### QUELLENAUSZUG
Dieses doppelte Problem von Überkapazitäten und Schulden haben nicht nur die USA. Die weltweiten Schulden sind derzeit so hoch wie noch nie. Ende März 2022 lagen sie bei schwer vorstellbaren 305 Billionen US-Dollar, also 305.000 Milliarden Dollar. Das entspricht etwa 348 Prozent der Weltwirtschaftskraft. Der Schuldenexzess der letzten 14 Jahre seit der Finanzkrise 2008 war nur möglich, weil die Notenbanken in den Industrieländern die Zinsen so niedrig drückten wie noch nie in der Geschichte und so viel frisches Geld druckten wie noch nie. In den USA hat sich die Notenbankgeldmenge seit 2008 etwa verelffacht, im Euroraum verneunfacht. Nur durch dieses Geld-Drucken der Notenbanken und die extrem niedrigen Zinsen konnten die Schuldner, sowohl private wie die Regierungen, die Zinslast dieses Schuldenbergs bislang stemmen.

Die Zeiten billigen Geldes sind jedoch seit Mai 2022, als die US-Notenbank begann, die Zinsen drastisch anzuheben, vorbei. Die Zinserhöhungen dürften dazu führen, dass vielen hoch verschuldeten kleinen und mittleren Unternehmen – Stichwort Zombie-Unternehmen -  und einigen Staaten die Luft ausgeht.

Dazu kommen die Energie- und Rohstoffpreissteigerungen als Zusatzlast, die vor allem europäischen Unternehmen, und insbesondere von russischem Gas besonders abhängigen deutschen Unternehmen schaden werden. Diesen zweifachen Schlag dürften nicht alle deutschen Mittelständler überleben. Darüber sind nicht alle traurig. So stellt sich die Frage:

Warum schicken die deutschen Politiker sehenden Auges die Wirtschaft in den Ruin?

### AUFGABE A
Wie hoch waren die weltweiten Schulden Ende März 2022 laut dem Auszug über die weltweite Verschuldung?
Der Auszug und die Einträge stammen aus unterschiedlichen Quellen.

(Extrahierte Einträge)
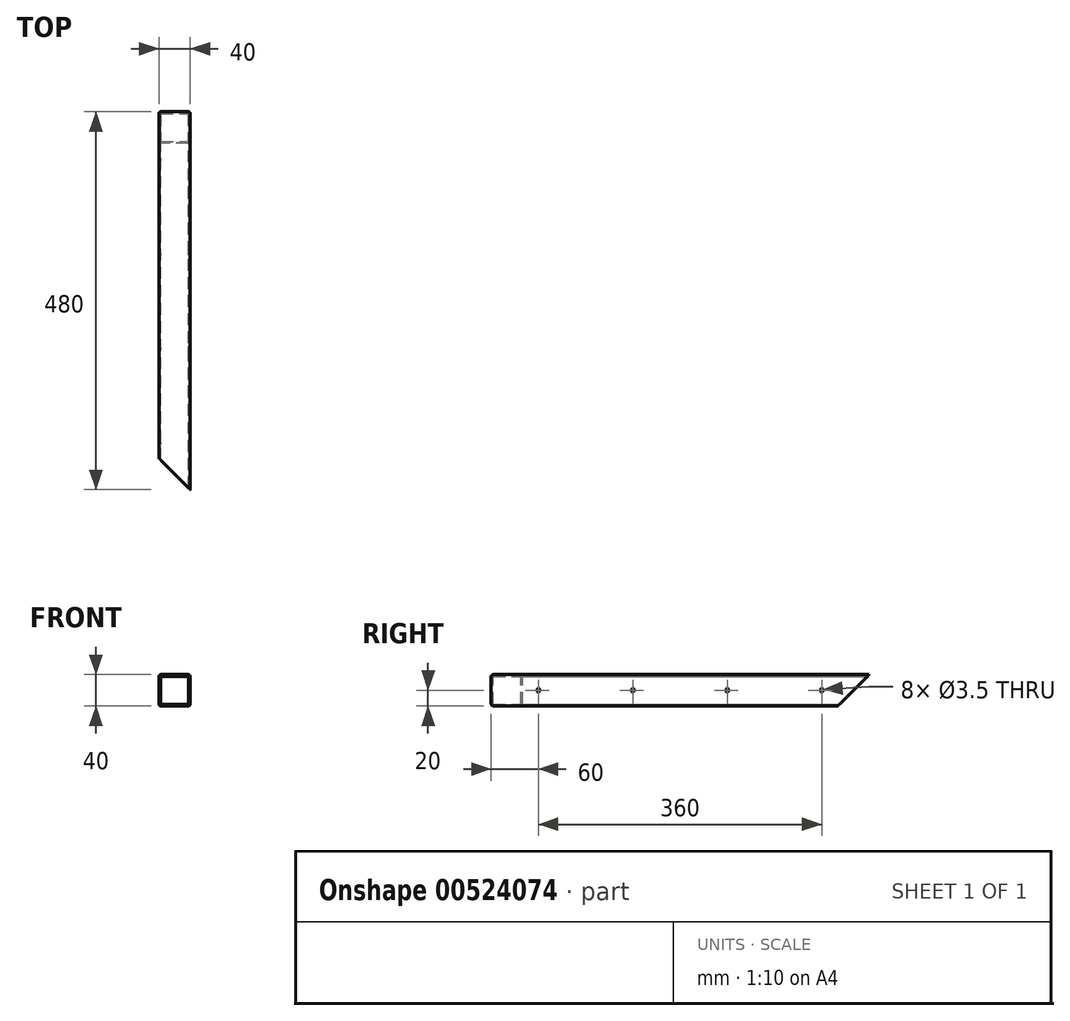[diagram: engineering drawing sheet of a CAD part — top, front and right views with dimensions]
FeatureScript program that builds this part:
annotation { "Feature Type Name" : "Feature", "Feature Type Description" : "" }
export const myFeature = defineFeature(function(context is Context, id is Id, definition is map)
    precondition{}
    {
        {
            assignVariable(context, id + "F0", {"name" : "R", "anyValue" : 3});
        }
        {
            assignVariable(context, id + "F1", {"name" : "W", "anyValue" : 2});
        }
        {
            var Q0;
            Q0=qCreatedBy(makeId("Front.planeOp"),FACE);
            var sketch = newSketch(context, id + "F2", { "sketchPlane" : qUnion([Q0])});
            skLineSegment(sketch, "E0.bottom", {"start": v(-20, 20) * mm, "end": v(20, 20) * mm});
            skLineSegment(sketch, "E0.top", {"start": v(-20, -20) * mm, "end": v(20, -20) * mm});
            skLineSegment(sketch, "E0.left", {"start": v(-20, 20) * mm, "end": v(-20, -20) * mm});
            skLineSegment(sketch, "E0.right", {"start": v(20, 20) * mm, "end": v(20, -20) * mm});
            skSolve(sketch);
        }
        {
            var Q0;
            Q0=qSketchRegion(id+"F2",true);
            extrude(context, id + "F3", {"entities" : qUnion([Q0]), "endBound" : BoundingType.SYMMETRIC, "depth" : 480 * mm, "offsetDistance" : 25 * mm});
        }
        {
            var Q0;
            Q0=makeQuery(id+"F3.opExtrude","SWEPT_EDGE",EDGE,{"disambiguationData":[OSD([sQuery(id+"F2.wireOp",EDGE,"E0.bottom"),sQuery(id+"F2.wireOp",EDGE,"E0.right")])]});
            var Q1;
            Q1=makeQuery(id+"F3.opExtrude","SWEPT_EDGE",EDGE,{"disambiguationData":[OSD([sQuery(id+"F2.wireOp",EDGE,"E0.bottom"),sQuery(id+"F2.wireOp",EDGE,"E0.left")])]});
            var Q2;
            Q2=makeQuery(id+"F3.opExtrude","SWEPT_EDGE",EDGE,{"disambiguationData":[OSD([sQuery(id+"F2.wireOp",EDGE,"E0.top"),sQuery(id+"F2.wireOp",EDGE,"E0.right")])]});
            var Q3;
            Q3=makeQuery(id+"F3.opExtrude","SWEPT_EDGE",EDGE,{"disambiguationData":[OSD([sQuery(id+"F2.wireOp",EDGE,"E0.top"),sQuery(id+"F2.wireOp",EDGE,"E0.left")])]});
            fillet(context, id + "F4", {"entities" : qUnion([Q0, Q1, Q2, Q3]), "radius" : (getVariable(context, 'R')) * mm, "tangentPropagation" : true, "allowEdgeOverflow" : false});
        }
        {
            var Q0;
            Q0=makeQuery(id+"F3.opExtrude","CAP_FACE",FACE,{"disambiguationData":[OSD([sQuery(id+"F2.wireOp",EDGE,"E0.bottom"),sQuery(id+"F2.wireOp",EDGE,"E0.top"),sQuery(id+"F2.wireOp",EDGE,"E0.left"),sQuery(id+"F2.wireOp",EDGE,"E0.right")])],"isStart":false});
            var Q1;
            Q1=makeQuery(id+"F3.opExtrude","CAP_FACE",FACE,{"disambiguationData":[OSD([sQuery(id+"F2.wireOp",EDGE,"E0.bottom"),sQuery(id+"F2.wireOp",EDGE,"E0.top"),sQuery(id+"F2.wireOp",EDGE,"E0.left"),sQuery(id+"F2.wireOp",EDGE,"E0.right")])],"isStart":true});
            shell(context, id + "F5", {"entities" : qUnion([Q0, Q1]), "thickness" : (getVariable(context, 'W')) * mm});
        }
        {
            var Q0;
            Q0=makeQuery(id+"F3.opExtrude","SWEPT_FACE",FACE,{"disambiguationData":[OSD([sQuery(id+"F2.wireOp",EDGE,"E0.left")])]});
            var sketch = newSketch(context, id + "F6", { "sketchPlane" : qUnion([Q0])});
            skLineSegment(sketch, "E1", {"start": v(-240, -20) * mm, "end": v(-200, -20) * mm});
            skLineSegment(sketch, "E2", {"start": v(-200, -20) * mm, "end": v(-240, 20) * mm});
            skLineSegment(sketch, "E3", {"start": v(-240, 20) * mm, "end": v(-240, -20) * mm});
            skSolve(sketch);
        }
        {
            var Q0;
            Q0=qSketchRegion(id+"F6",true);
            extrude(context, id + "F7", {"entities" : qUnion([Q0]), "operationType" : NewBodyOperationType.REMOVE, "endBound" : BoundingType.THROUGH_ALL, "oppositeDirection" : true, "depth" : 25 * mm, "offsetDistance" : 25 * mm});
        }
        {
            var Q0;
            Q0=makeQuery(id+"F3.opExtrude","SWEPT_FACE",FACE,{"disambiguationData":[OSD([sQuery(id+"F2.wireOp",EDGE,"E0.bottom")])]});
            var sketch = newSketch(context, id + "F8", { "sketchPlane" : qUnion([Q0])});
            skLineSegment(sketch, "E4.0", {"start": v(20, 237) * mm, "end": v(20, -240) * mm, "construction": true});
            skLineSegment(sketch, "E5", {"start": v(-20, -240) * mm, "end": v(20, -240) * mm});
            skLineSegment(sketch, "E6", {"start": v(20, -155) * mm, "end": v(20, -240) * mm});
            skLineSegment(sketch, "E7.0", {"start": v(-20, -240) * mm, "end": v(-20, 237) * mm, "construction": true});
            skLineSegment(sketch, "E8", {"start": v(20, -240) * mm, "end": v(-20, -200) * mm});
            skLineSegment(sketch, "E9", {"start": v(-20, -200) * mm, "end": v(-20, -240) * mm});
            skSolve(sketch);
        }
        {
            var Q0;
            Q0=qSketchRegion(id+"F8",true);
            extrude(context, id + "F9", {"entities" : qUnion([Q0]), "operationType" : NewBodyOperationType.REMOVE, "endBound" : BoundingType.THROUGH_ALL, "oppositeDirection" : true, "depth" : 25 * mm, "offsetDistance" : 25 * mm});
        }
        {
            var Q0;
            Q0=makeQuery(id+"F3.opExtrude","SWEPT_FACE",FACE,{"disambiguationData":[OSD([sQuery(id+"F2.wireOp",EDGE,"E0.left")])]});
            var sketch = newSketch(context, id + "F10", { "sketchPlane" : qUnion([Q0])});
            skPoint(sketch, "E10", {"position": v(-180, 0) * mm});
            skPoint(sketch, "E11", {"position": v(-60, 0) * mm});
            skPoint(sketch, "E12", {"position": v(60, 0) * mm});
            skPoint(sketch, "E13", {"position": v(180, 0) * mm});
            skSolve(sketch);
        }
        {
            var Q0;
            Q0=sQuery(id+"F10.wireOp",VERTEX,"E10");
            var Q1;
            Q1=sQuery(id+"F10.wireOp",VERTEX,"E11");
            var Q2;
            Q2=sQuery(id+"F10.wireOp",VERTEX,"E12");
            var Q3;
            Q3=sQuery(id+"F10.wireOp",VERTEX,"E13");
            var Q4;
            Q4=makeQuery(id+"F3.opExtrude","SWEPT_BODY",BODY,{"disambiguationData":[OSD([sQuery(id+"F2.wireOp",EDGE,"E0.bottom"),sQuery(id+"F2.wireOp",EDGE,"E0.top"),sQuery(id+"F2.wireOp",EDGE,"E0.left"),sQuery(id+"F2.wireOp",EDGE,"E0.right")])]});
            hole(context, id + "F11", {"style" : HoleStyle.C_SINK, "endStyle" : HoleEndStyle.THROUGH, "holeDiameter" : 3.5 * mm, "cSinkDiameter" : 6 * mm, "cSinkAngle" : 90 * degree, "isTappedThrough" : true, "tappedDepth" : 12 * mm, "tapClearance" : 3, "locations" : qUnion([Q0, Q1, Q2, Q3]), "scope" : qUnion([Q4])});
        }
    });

### AUFGABE B
Sammle aus den Einträgen jede Zeile, die die Zeichenfolge "false" enthält, und gib diese Zeilen unverändert wieder.

### ANTWORT A
305 Billionen US-Dollar, also etwa 348 Prozent der Weltwirtschaftskraft.

### ANTWORT B
            fillet(context, id + "F4", {"entities" : qUnion([Q0, Q1, Q2, Q3]), "radius" : (getVariable(context, 'R')) * mm, "tangentPropagation" : true, "allowEdgeOverflow" : false});
            Q0=makeQuery(id+"F3.opExtrude","CAP_FACE",FACE,{"disambiguationData":[OSD([sQuery(id+"F2.wireOp",EDGE,"E0.bottom"),sQuery(id+"F2.wireOp",EDGE,"E0.top"),sQuery(id+"F2.wireOp",EDGE,"E0.left"),sQuery(id+"F2.wireOp",EDGE,"E0.right")])],"isStart":false});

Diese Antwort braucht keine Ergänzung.